In another life, I was a teacher.
Okay: technically, I am still am one, just not when I write for Sabre Noise. I try to leave that job behind me when it comes time for hockey. Still, just as in the teaching profession, there comes a time when a hockey writer needs to sit down and assess the team he writes about.
Say, every week or so.
Not coincidentally, we’ve had a full week of hockey played in the NHL, so now is he perfect time to examine the Buffalo Sabres and hand them their first report card of the season. I don’t like to make things any more complicated than they have to be, so my report cards will focus on just four areas: offense, defense, goaltending, and coaching. Having said that, let’s do this! (Note: when I give a split grade, the first one is the one I am leaning toward the most. Just so you know!)
I was browsing the Sabres website today, and read a fun fact: Thomas Vanek has been on the ice for all eleven of the Sabres’ goals this season, and he has earned a point on nine of those goals. His line, which by now we all know includes Jason Pominville and Cody Hodgson, has scored nine of those eleven goals, which has prompted the writers over at NHL.com to award these guys the label of “Best Line in the Eastern Conference.” If we were just discussing these three gentlemen, then, the report card would show a grade of A+, obviously. However, the Sabres employ more than one offensive line-up, and sadly, the offense dies once the Best Line in the Eastern Conference heads to the bench. Steve Ott is the only other offensive player to notch a goal; overall, the Buffalo Sabres rank 16th in the NHL in total goals scored, which is way too low for a team that skates two guys of the top four guys in the NHL when it comes to total points scored and assists in Vanek and Pominville. Any one else want to help these guys (and CoHo) out? Please? Any one?

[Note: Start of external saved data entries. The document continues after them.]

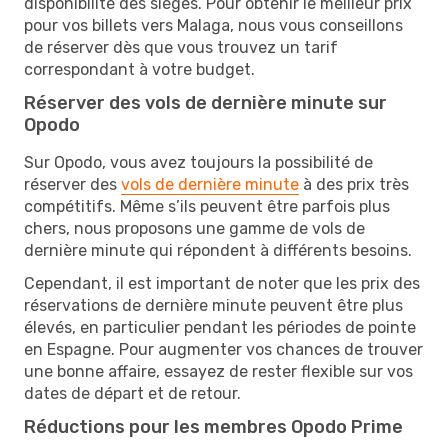
disponibilité des sièges. Pour obtenir le meilleur prix
pour vos billets vers Malaga, nous vous conseillons
de réserver dès que vous trouvez un tarif
correspondant à votre budget.
Réserver des vols de dernière minute sur
Opodo
Sur Opodo, vous avez toujours la possibilité de
réserver des
vols de dernière minute
à des prix très
compétitifs. Même s’ils peuvent être parfois plus
chers, nous proposons une gamme de vols de
dernière minute qui répondent à différents besoins.
Cependant, il est important de noter que les prix des
réservations de dernière minute peuvent être plus
élevés, en particulier pendant les périodes de pointe
en Espagne. Pour augmenter vos chances de trouver
une bonne affaire, essayez de rester flexible sur vos
dates de départ et de retour.
Réductions pour les membres Opodo Prime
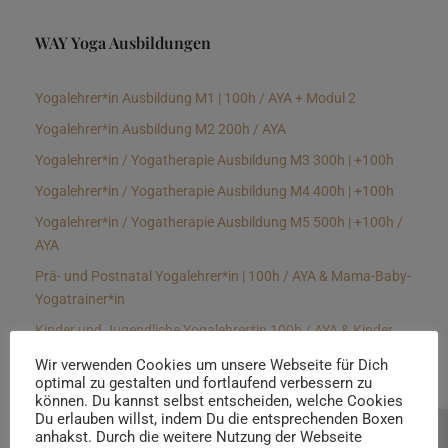
WAY Yoga Ausbildungen
Yogalehrer*in Ausbildung M1 | 100h / AYA + Modul 2
Yogalehrer*in Ausbildung M2 200h / AYA
Yogalehrer*in / Yogatherapie Ausbildung M3 300h | +100h
Yogalehrer*in / Yogatherapie Ausbildung M4 400h | +100h
Yogalehrer*in / Yogatherapie Ausbildung M5 500h | +100h /
AYA
Prä- und Postnatal Yogalehrer*in | 100h / AYA & Mama-Baby-
Yogatrainer*in
Kinder und Jugendliche Yogalehrer*in 100h / AYA & Kinder
Yogatherapeut*in / Kinderentspannungstrainer*in
Wir verwenden Cookies um unsere Webseite für Dich
optimal zu gestalten und fortlaufend verbessern zu
Yin Yogalehrer*in | 100 h & Faszientrainer*in
können. Du kannst selbst entscheiden, welche Cookies
Hormon Yogalehrer*in / Yogatherapeut*in &
Du erlauben willst, indem Du die entsprechenden Boxen
anhakst. Durch die weitere Nutzung der Webseite
Beratung buchen
Stressmanagementtrainer*in | 70h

I can already hear some people crying foul, claiming that I am being too harsh here. After all, Buffalo has only given up twelve goals in four games, and two of those were empty netters in their two losses to the Carolina Hurricanes. Currently, Buffalo is 16th in the NHL when it comes to Goals Against, but without those two freebies, they would be more competitive, around 11th-12th. Still not elite, but better. However, those of you who have watched the Sabres know that, without Ryan Miller, twelve goals against could easily be more like twenty goals against. How about that 3-0 rush against Miller Friday night? Why was there no one in position to clear the puck that bounced in front of Miller against the Toronto Maple Leafs, resulting in the Leafs’ only goal of the night? Why has the PK unit given up four power play goals already, killing off only 80% of the penalties they have faced? And what is going on with Tyler Myers? Friday night’s home game against Carolina was a good sign, but I need to see more efforts like that from a team that is known for its defensive prowess.
If there were any Buffalo Sabres fans calling for Jhonas Enroth to take over the number one goalie position over Ryan Miller, the numbers speak for themselves: Miller has a record of 2-1, having allowed only five goals in three games for a GAA of 1.67 and a save percentage of .952. Enroth’s numbers? 0-1, five goals allowed, 5.00 GAA, .865 save percentage. Okay: I realize there were not many, if any, people calling for Enroth to start over Miller. I do know, however, that many people openly wondered how Miller would play this year. I think I speak for all Sabres fans when I say that Miller has regained the form that earned him the Vezina Trophy in 2010. If he keeps playing at such an elite level, the Sabres will be competitive every night, even if their offensive woes continue.
This is the most difficult area for me to assess. Coaching, to me, is a lose-lose proposition: when your team wins, it’s the players who earn the glory, but when your team loses, it’s the coach who shoulders the blame. Doesn’t seem fair. Neither does my grade, then, but hear me out: so far, Lindy Ruff and his coaching staff can really only take credit for one thing: the fact that they concocted the line of Vanek-Pominville-Hodgson. Pure brilliance. Yet, why did their brilliance stop there? Can’t they create a second line that is a viable scoring threat night in and night out? Maybe playing Grigorenko a bit more? Moving Hodgson to a second line, since his biggest strength right now is being in the right place at the right time? See – I’m not a coach, so I try to give them the benefit of the doubt. Still, I hold the coaching staff accountable for allowing the Sabres to be the second-most penalized team in the NHL after one week of play (32 penalties committed, second only to Philadelphia). Discipline needs to be preached, and that comes from the coaches.